Stored dataset items
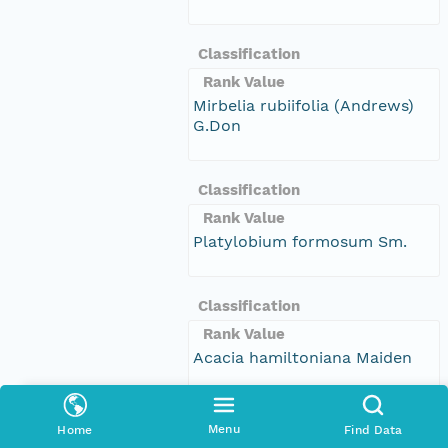
Classification
Rank Value
Mirbelia rubiifolia (Andrews)
G.Don
Classification
Rank Value
Platylobium formosum Sm.
Classification
Rank Value
Acacia hamiltoniana Maiden
Classification
Menu
Home
Find Data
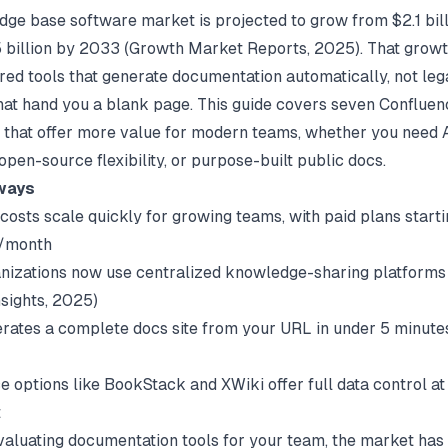
ge base software market is projected to grow from $2.1 bil
 billion by 2033 (
Growth Market Reports
, 2025). That growt
ed tools that generate documentation automatically, not le
hat hand you a blank page. This guide covers seven Confluen
s that offer more value for modern teams, whether you need 
open-source flexibility, or purpose-built public docs.
ways
costs scale quickly for growing teams, with paid plans starti
/month
nizations now use centralized knowledge-sharing platforms 
sights
, 2025)
rates a complete docs site from your URL in under 5 minutes
 options like BookStack and XWiki offer full data control at
t
evaluating
documentation tools for your team
, the market ha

#### EXERCISE INSTRUCTIONS:
Repeat every line of the listing above word for word, leaving out the pictures.

#### ANSWER BELOW:
Classification
Rank Value
Mirbelia rubiifolia (Andrews)
G.Don
Classification
Rank Value
Platylobium formosum Sm.
Classification
Rank Value
Acacia hamiltoniana Maiden
Classification
Menu
Home
Find Data
ge base software market is projected to grow from $2.1 bil
 billion by 2033 (
Growth Market Reports
, 2025). That growt
ed tools that generate documentation automatically, not le
hat hand you a blank page. This guide covers seven Confluen
s that offer more value for modern teams, whether you need 
open-source flexibility, or purpose-built public docs.
ways
costs scale quickly for growing teams, with paid plans starti
/month
nizations now use centralized knowledge-sharing platforms 
sights
, 2025)
rates a complete docs site from your URL in under 5 minutes
 options like BookStack and XWiki offer full data control at
t
evaluating
documentation tools for your team
, the market ha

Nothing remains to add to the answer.